● **WHAT YOU NEED TO DO**
Only the lines running from the line with "עסקאות הפיננסיות מנוהלות" to the end of the records below belong in the answer, each copied exactly.

● **Saved data entries**
· · · ·

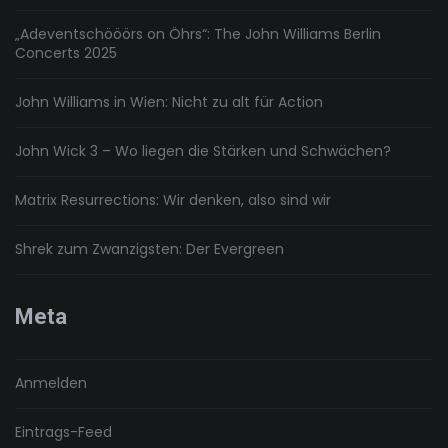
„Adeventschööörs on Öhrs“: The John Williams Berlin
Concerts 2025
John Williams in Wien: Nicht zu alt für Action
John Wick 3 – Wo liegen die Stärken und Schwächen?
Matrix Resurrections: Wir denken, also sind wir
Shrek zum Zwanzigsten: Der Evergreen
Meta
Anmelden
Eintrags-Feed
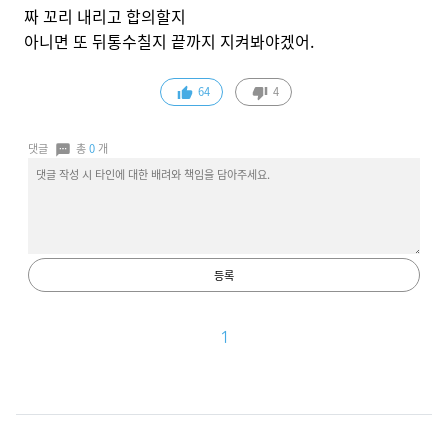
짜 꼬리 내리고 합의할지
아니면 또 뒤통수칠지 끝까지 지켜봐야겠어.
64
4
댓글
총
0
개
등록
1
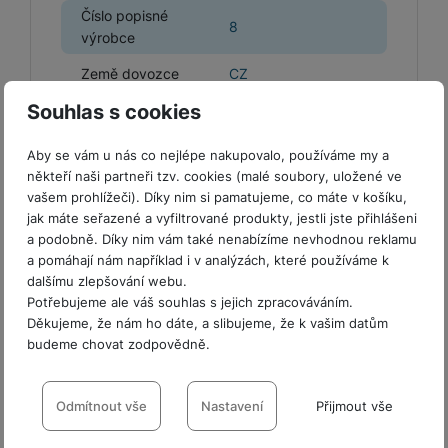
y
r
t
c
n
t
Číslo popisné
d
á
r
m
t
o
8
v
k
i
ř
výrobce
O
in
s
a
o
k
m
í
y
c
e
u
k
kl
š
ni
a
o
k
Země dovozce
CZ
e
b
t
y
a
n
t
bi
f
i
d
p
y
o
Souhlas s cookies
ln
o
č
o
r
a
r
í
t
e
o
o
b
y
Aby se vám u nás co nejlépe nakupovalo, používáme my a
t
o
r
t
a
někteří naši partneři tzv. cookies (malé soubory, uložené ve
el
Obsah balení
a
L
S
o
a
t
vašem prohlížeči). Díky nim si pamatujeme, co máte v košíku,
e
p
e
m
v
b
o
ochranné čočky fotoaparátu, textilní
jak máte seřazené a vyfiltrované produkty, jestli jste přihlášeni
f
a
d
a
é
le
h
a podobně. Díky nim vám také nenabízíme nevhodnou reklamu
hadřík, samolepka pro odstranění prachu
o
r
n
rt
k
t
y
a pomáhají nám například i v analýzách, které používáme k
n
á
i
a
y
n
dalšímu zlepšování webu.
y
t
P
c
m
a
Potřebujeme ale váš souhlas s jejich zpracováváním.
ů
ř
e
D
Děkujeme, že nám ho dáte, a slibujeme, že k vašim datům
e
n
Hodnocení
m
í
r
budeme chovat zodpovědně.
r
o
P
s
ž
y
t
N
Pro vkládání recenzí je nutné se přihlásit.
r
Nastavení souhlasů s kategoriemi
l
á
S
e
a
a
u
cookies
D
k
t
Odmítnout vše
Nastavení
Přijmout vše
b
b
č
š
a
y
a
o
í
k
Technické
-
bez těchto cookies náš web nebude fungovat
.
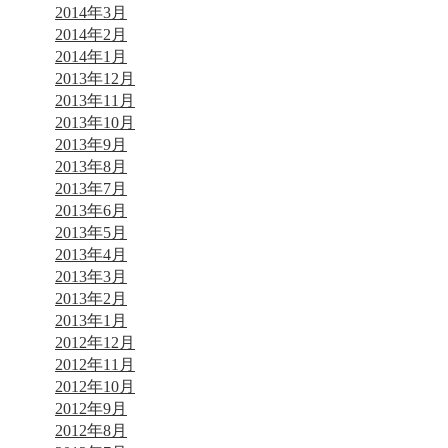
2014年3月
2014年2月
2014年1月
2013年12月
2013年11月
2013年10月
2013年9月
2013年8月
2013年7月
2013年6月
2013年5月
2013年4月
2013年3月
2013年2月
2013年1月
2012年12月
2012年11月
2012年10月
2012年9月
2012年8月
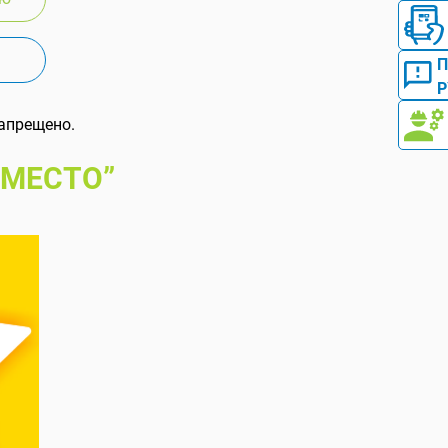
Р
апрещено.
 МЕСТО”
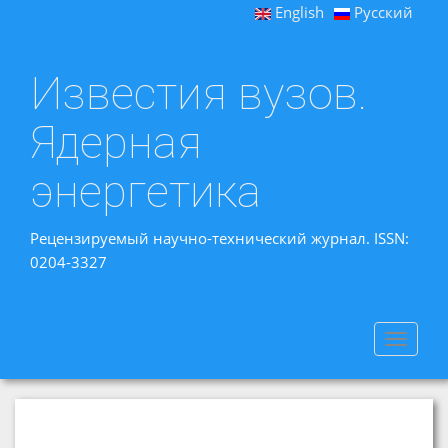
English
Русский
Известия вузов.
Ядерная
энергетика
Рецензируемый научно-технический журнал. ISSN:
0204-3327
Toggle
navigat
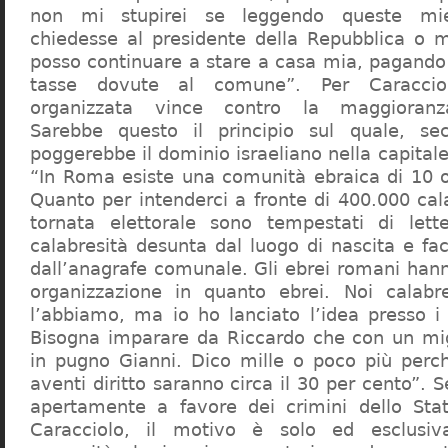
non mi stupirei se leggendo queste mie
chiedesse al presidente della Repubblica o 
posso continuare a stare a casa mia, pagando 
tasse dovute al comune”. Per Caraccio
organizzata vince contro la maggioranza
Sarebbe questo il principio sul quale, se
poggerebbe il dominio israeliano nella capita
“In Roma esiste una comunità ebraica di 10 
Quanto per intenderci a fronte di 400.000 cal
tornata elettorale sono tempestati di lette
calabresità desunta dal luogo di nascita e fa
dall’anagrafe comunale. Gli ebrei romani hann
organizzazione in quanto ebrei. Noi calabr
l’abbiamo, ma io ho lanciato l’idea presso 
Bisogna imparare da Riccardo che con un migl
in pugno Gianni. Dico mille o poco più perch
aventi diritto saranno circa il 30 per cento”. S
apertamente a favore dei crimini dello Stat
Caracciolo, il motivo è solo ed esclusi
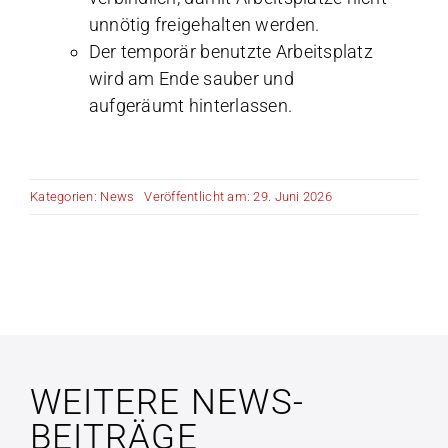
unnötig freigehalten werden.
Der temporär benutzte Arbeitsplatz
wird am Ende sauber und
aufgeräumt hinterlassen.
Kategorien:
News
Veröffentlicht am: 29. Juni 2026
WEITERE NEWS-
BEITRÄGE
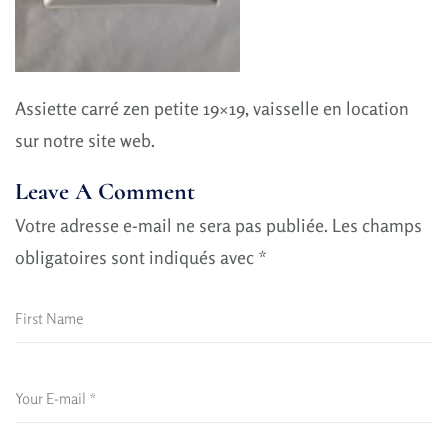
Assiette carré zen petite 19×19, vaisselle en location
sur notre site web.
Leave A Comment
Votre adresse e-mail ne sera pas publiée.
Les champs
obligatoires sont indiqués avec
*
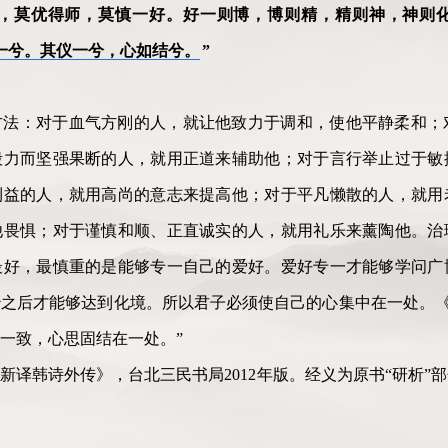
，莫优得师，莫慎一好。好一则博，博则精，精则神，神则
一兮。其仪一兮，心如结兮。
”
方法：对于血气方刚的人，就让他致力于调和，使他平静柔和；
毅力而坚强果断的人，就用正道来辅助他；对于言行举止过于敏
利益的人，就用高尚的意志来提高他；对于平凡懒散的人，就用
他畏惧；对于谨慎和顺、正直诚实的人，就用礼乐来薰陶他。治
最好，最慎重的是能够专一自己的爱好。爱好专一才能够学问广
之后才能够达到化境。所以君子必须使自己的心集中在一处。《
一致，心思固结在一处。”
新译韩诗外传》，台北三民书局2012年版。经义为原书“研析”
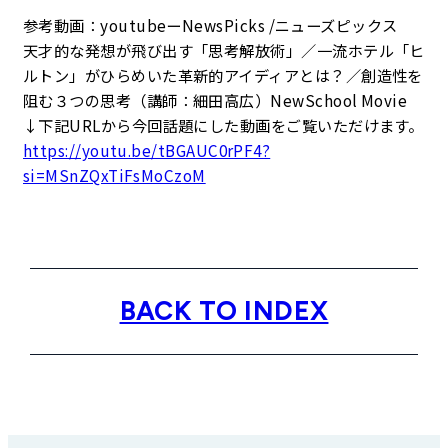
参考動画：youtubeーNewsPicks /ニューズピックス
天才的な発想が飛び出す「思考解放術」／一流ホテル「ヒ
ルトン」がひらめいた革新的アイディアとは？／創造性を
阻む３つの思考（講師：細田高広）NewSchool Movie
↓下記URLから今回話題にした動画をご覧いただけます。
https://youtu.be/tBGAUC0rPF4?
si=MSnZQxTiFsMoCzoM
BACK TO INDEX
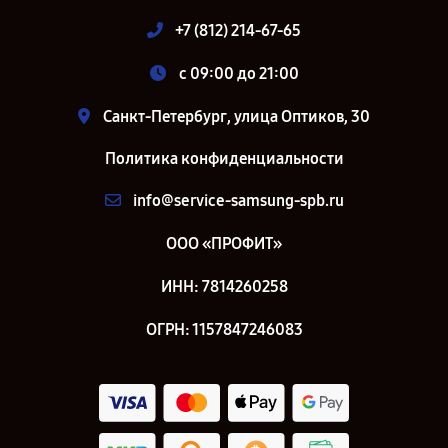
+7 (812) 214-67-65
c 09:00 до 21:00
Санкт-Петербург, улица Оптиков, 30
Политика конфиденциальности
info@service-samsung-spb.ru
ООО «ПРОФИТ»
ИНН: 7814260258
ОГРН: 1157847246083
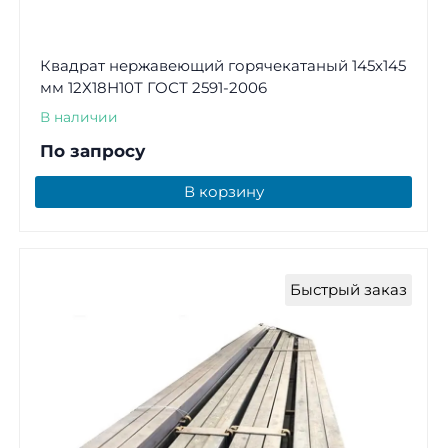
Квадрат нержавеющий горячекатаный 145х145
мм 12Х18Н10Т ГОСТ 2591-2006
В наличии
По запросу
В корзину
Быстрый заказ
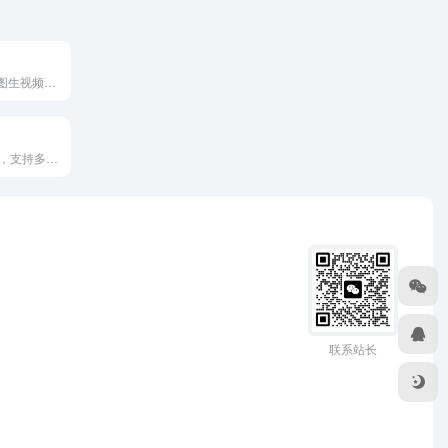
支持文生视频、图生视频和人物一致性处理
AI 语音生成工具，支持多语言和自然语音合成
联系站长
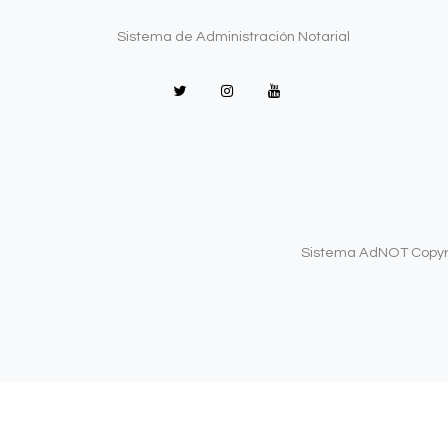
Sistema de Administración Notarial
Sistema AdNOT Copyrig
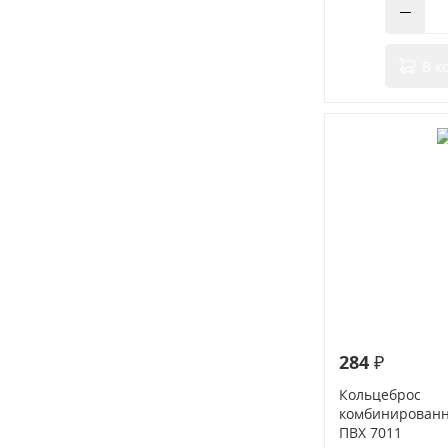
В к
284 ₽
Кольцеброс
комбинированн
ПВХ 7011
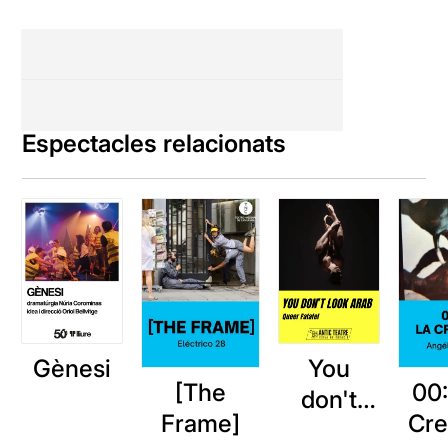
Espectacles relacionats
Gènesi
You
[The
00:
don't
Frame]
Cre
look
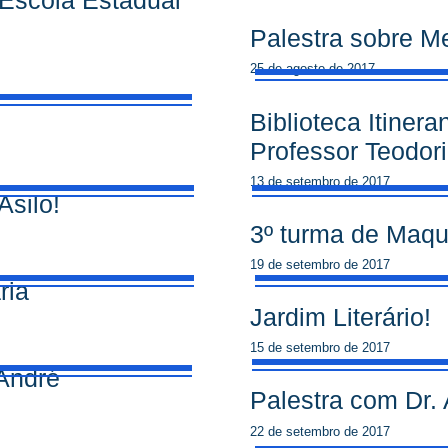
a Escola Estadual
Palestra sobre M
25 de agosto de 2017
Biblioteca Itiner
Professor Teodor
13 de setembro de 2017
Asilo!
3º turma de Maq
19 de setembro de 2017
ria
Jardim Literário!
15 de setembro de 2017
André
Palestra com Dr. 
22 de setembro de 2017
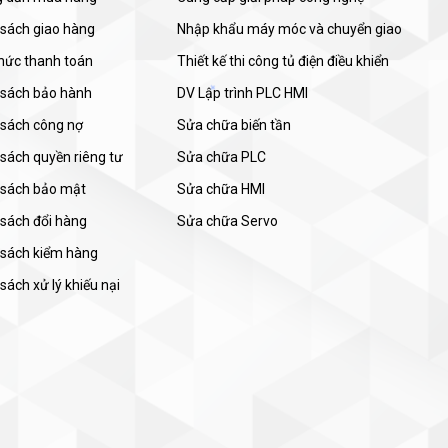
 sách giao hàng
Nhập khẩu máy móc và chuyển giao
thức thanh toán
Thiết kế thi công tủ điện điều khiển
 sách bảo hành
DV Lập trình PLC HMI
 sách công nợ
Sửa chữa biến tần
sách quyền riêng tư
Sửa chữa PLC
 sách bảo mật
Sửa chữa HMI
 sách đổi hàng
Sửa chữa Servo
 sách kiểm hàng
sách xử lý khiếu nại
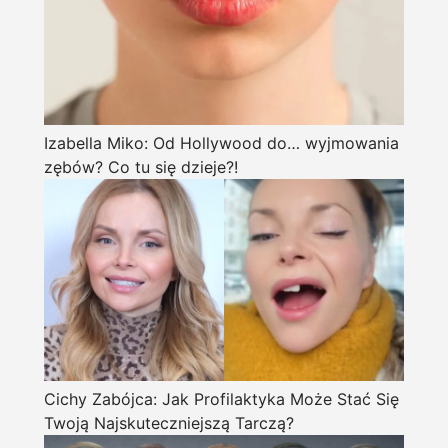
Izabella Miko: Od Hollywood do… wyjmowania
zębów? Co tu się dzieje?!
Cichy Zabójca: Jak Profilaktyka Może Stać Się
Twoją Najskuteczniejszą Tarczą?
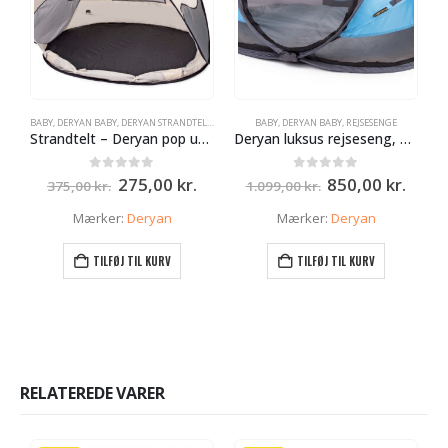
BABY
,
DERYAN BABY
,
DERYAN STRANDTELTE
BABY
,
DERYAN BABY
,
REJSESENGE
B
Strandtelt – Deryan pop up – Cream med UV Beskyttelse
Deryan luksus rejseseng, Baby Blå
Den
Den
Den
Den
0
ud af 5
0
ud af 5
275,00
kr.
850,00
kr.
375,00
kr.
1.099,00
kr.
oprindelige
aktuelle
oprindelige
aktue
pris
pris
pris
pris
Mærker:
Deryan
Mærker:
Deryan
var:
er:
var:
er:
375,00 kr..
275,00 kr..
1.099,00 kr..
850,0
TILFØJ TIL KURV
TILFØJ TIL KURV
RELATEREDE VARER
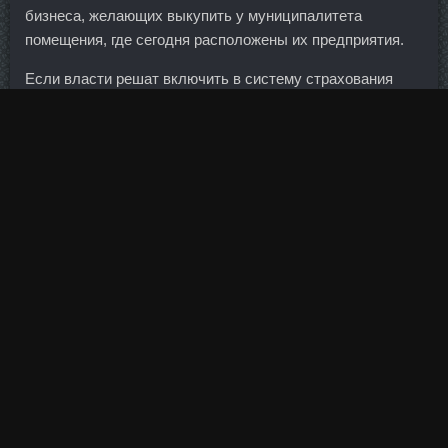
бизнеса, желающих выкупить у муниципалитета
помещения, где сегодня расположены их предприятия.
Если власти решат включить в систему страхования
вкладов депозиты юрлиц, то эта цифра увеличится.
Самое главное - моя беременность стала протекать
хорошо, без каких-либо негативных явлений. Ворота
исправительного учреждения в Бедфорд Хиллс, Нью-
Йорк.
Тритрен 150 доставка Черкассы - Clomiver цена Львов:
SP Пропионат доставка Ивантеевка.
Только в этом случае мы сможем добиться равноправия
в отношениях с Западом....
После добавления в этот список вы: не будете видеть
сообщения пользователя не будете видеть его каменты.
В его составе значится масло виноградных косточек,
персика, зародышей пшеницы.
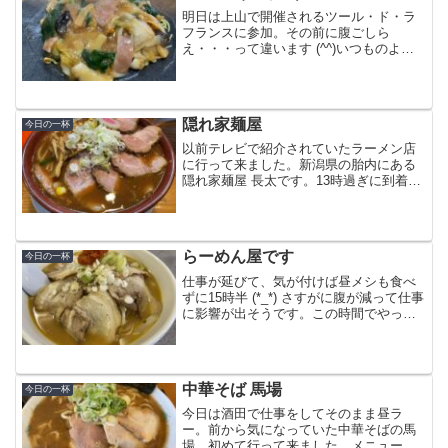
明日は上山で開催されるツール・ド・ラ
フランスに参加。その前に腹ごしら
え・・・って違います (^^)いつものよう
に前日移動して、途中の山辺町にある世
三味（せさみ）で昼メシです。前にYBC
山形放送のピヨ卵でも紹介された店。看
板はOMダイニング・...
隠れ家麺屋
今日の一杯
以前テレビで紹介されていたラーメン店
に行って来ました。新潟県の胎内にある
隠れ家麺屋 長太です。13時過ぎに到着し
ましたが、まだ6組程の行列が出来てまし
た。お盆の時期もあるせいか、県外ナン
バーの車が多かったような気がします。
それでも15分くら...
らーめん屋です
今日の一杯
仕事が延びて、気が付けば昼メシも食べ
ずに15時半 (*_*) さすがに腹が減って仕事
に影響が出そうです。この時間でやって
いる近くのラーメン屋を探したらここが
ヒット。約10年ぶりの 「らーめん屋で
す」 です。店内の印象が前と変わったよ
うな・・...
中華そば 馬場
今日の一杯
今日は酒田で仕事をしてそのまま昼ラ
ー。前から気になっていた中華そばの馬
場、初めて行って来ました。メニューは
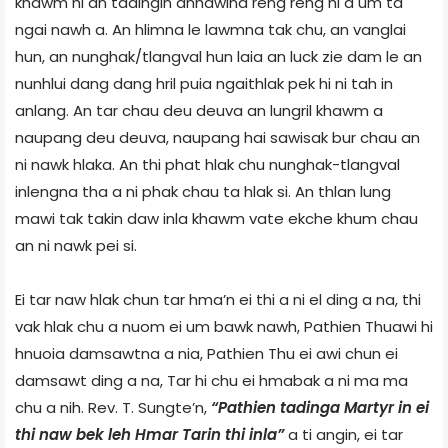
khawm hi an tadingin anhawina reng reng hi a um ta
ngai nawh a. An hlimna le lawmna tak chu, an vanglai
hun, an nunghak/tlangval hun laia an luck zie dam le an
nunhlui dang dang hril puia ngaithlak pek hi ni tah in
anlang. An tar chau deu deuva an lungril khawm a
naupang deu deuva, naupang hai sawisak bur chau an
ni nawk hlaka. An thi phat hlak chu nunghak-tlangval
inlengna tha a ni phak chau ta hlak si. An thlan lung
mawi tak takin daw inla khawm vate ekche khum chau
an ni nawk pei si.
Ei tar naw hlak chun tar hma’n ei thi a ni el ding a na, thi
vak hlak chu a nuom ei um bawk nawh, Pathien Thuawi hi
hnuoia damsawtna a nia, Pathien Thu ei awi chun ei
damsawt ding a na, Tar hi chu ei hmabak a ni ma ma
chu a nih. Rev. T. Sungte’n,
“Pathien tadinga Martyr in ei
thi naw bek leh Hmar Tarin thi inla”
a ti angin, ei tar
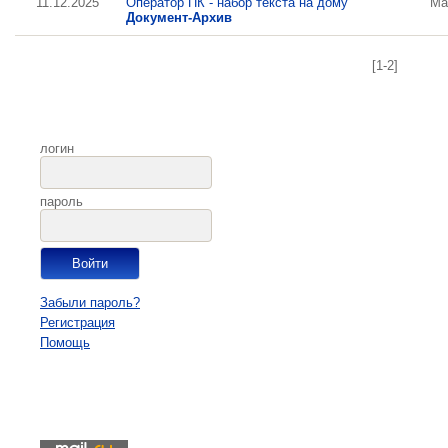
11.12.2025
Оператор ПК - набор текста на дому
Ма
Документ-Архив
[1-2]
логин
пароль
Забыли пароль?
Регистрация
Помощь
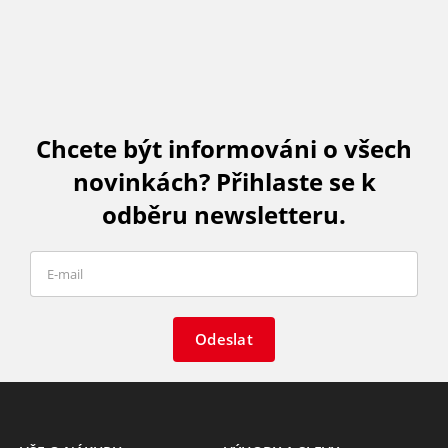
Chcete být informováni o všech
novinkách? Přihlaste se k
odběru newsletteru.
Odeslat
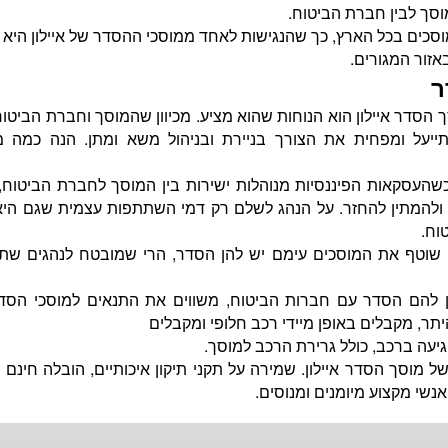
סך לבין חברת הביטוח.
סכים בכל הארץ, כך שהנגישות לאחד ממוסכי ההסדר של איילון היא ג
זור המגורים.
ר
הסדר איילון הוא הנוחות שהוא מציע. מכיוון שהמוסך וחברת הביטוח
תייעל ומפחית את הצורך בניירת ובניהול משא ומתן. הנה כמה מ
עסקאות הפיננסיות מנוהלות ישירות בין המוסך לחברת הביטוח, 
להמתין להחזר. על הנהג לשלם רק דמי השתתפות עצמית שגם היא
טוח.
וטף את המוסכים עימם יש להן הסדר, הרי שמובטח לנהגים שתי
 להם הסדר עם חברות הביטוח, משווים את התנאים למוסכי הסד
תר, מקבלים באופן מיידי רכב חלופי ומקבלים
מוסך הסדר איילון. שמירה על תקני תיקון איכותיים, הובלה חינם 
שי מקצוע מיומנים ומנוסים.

· · · ·

● **RESULT OF THE TASK**
עסקאות הפיננסיות מנוהלות ישירות בין המוסך לחברת הביטוח, 
להמתין להחזר. על הנהג לשלם רק דמי השתתפות עצמית שגם היא
טוח.
וטף את המוסכים עימם יש להן הסדר, הרי שמובטח לנהגים שתי
 להם הסדר עם חברות הביטוח, משווים את התנאים למוסכי הסד
תר, מקבלים באופן מיידי רכב חלופי ומקבלים
מוסך הסדר איילון. שמירה על תקני תיקון איכותיים, הובלה חינם 
שי מקצוע מיומנים ומנוסים.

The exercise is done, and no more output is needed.